At the time of their arrival, Jia Wei is violent and uncooperative. He cannot speak, and shows little recognition of his parents, whom he frequently bites and hits:
Families had been waiting for 2 years to attend and often arrived in a state of despair. They could not communicate with their children or understand the symptoms of autism at all. They were looking for a cure and thought that this school was where miracles happened.
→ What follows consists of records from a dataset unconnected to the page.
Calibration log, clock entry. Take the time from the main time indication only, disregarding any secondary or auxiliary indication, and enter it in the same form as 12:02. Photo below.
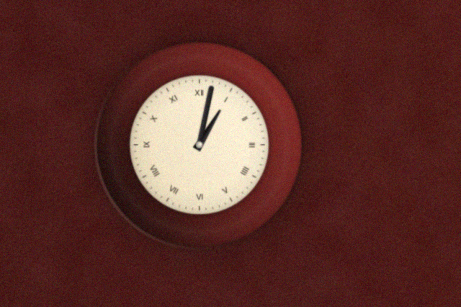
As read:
1:02
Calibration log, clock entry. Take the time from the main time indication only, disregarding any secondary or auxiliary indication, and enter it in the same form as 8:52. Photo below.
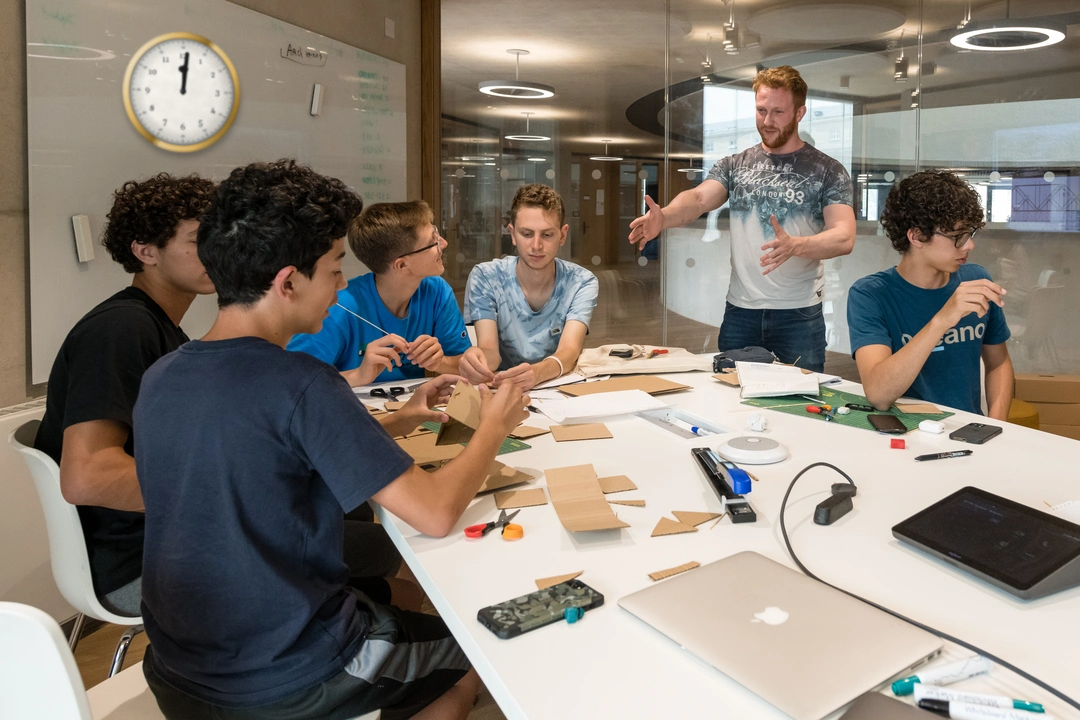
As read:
12:01
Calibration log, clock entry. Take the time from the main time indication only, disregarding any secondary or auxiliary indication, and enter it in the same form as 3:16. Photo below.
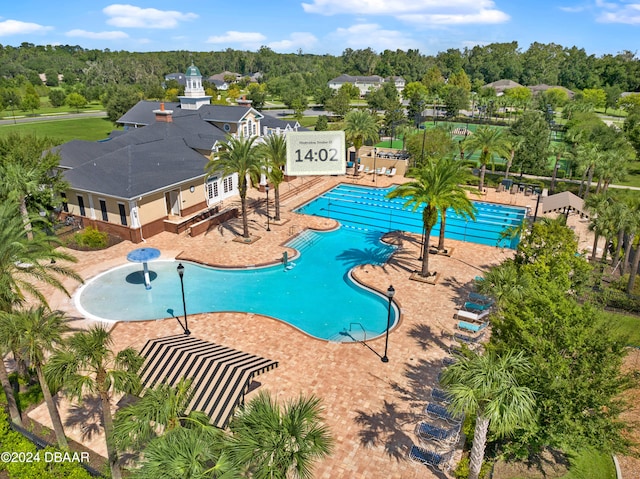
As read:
14:02
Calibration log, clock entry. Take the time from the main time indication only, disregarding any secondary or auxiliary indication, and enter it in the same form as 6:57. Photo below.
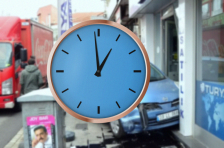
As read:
12:59
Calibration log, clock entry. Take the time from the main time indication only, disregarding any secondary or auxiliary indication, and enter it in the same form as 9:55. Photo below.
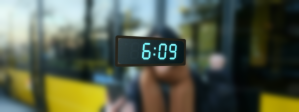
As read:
6:09
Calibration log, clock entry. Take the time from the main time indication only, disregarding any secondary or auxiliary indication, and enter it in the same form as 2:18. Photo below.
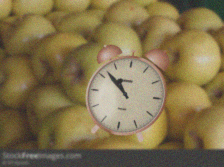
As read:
10:52
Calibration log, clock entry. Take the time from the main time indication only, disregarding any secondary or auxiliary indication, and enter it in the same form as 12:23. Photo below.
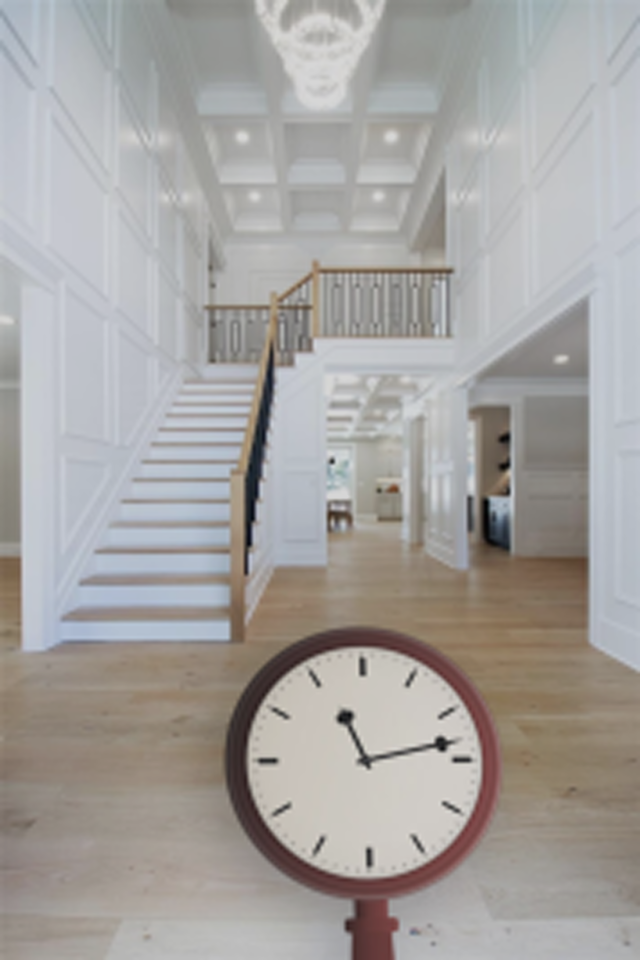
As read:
11:13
The program requires weeks of tireless work. As producer Alender Haase describes the early days watching Jia Wei's family struggle: "Sometimes I said to myself: 'Well, that's enough; I can't stand it anymore'. We wanted to drop the camera and leave. The parents seemed to be on the edge of mental collapse. But the strong power of love and patience pulled them back, and so it did to us." In time, Jia Wei's family begins to see a number of break-through experiences, and their first opportunity to live in a nurturing setting offers them hope. However, they are apprehensive about returning to their unfriendly home town, and fear that Jia Wei's obvious progress will not be enough to let him enter a public school.

==Reception==
Children of the Stars is described as a "riveting documentary" on Library Journals website:
[Feng Jia Wei's] parents candidly share their difficulty in a society that doesn't understand autism. Their desperation is evident as they coax and cajole Jia Wei through school activities intended to help him to communicate. Then we witness the moment when Jia Wei calls out "daddy" for the first time. These connections with the parents make this heartwarming movie wonderful to watch."

===Awards===
- 2008
- "Chris Award" at the Columbus International Film Festival in Columbus, Ohio, USA
- "Documentaries up to 60 minutes" award in the New Delhi We Care International Documentary Festival, New Delhi, India.
- 2010
- "Excellence Award" at the 2010 Superfest International Disability Film Festival in Berkeley, CA.